_What is expected_.
Could you restate the whole listing below word for word, minus the pictures?

_Information provided_.
***

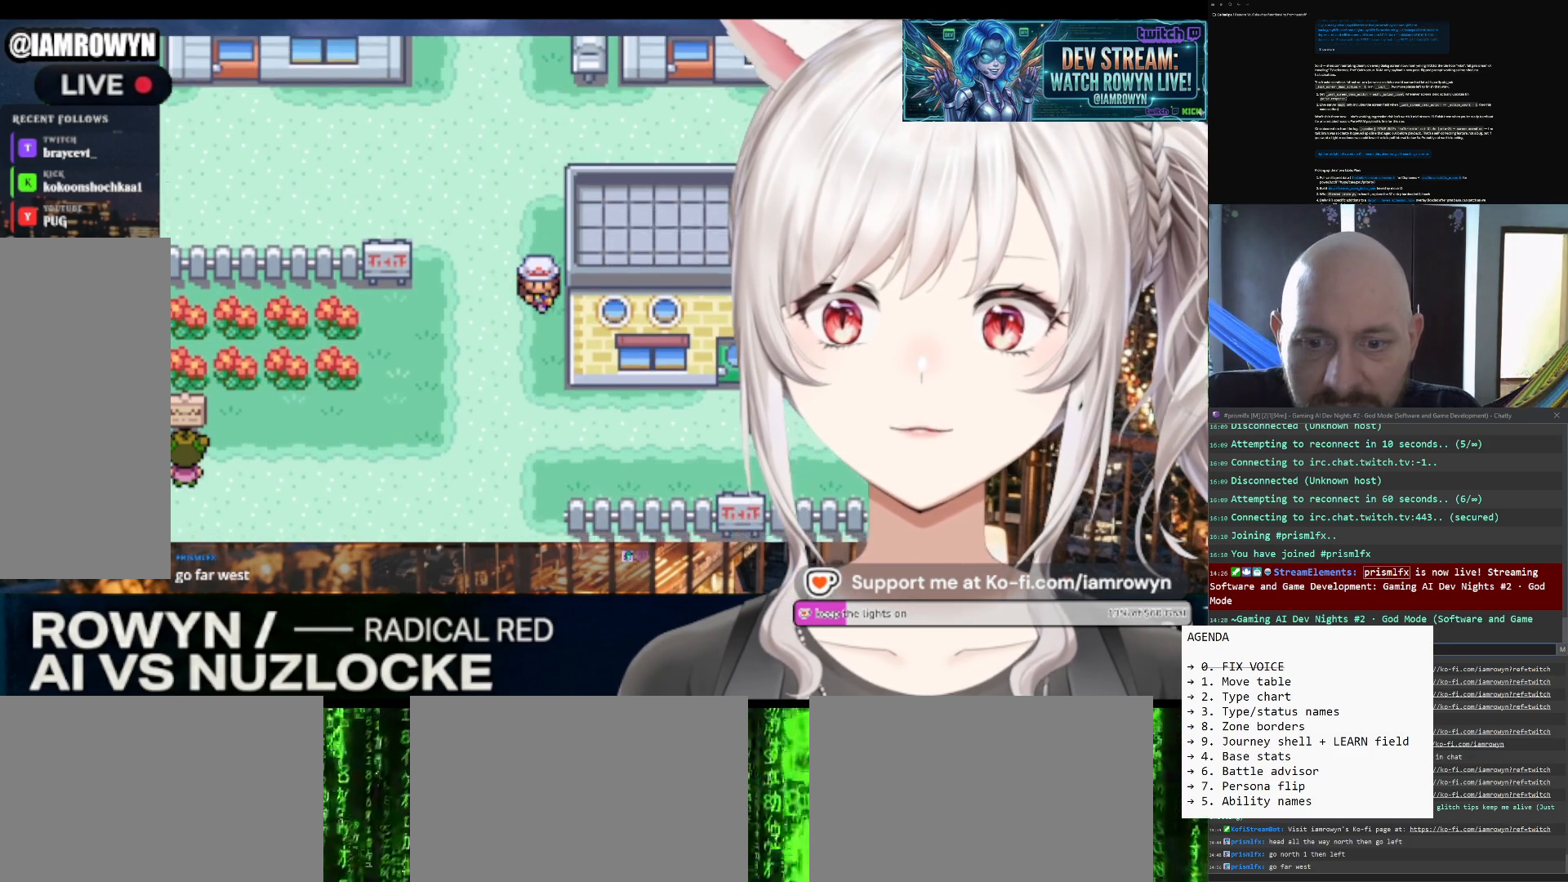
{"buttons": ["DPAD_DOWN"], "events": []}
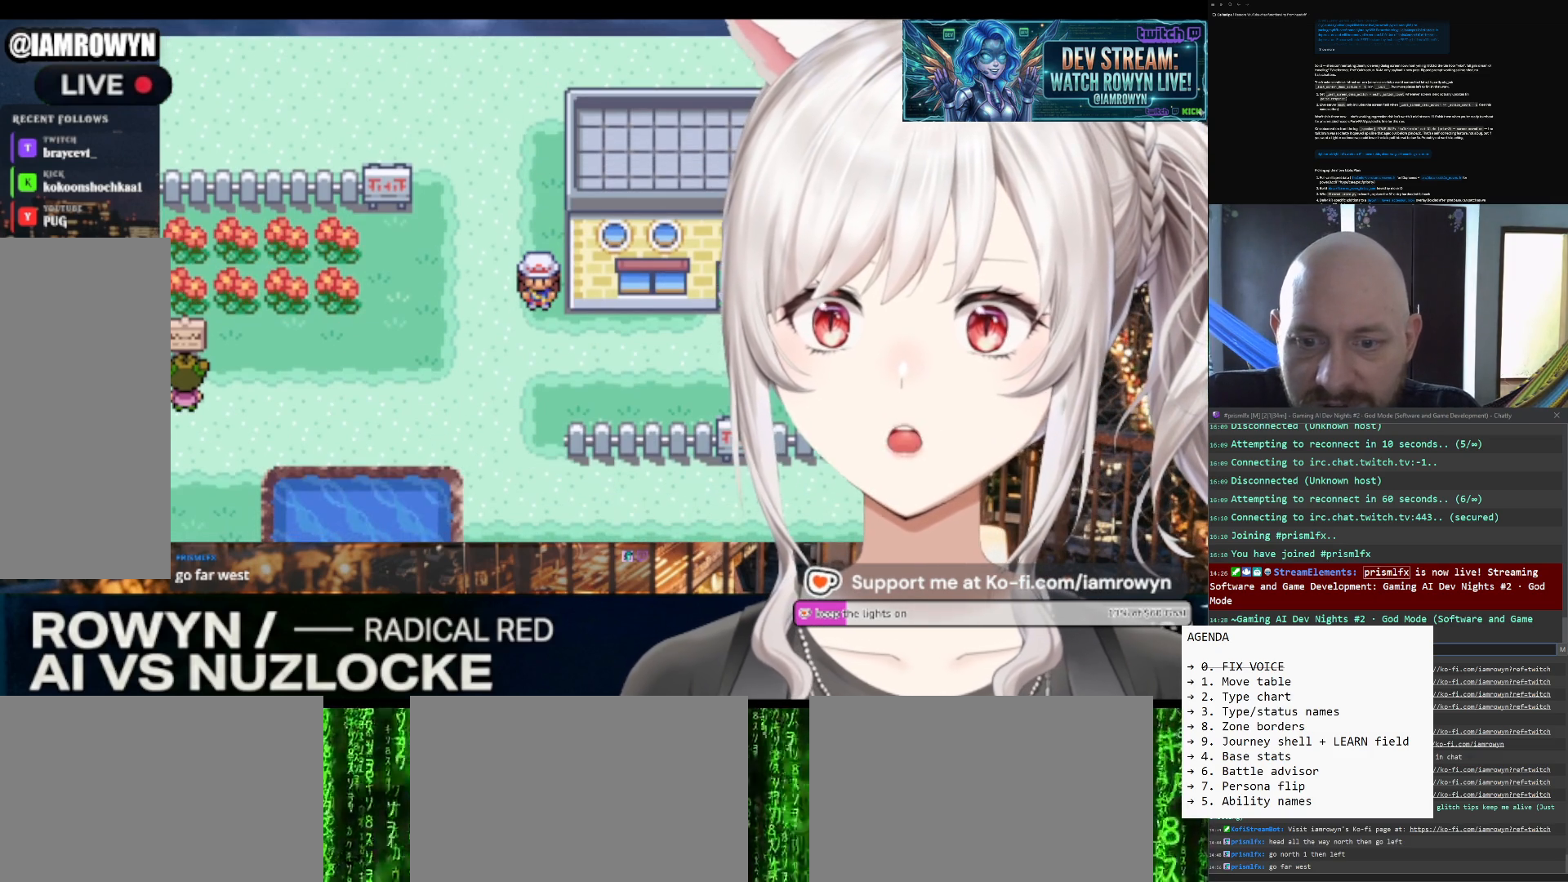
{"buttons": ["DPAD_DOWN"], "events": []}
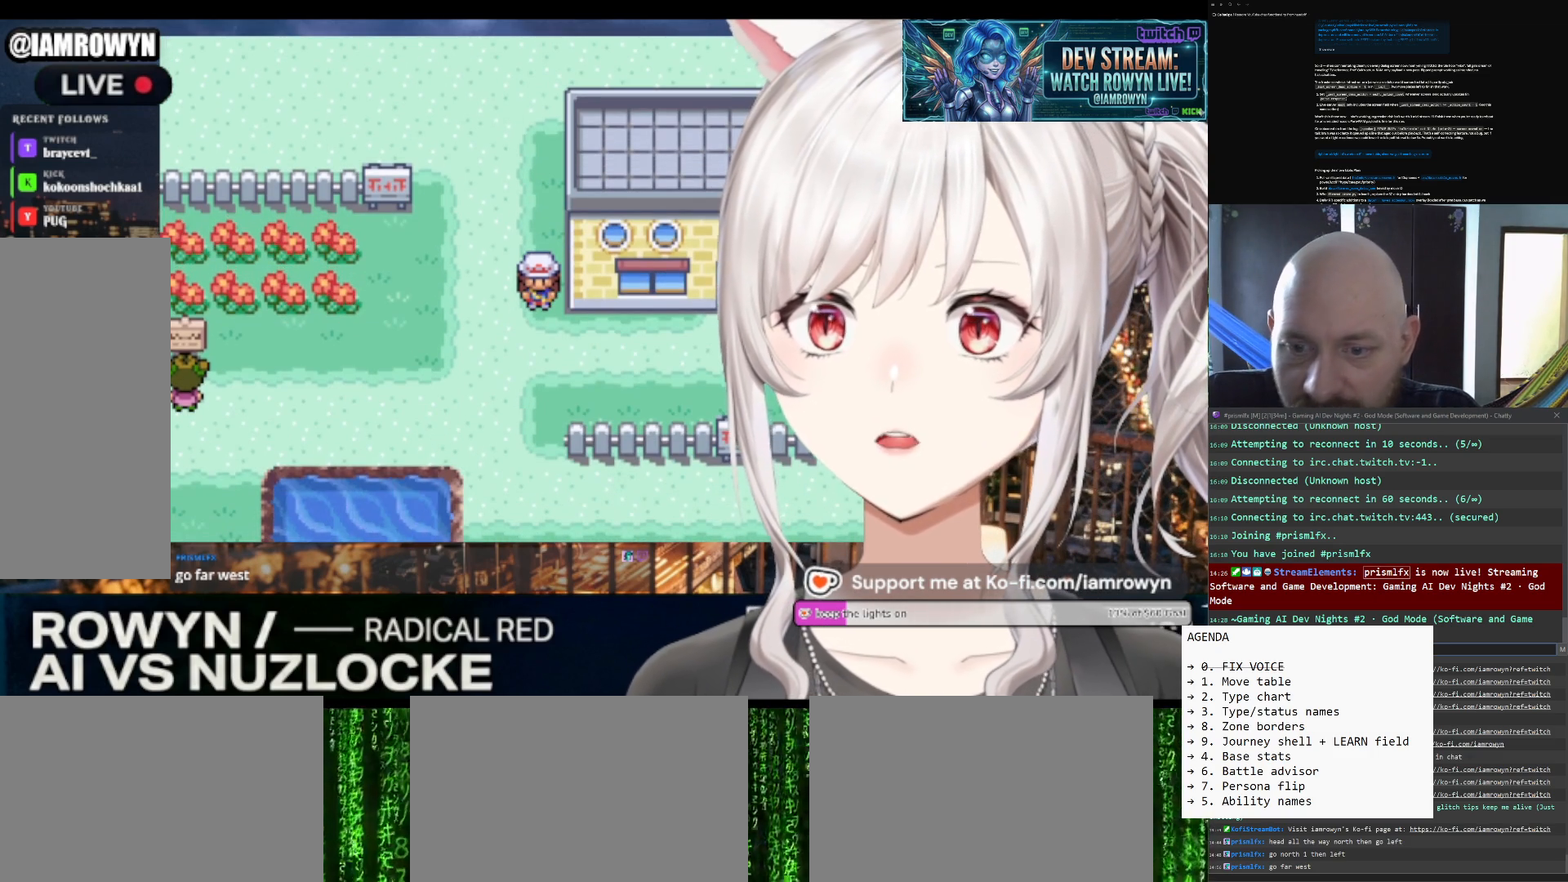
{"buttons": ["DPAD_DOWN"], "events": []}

***

_Written reply_.
{"buttons": ["DPAD_DOWN"], "events": []}
{"buttons": ["DPAD_DOWN"], "events": []}
{"buttons": ["DPAD_DOWN"], "events": []}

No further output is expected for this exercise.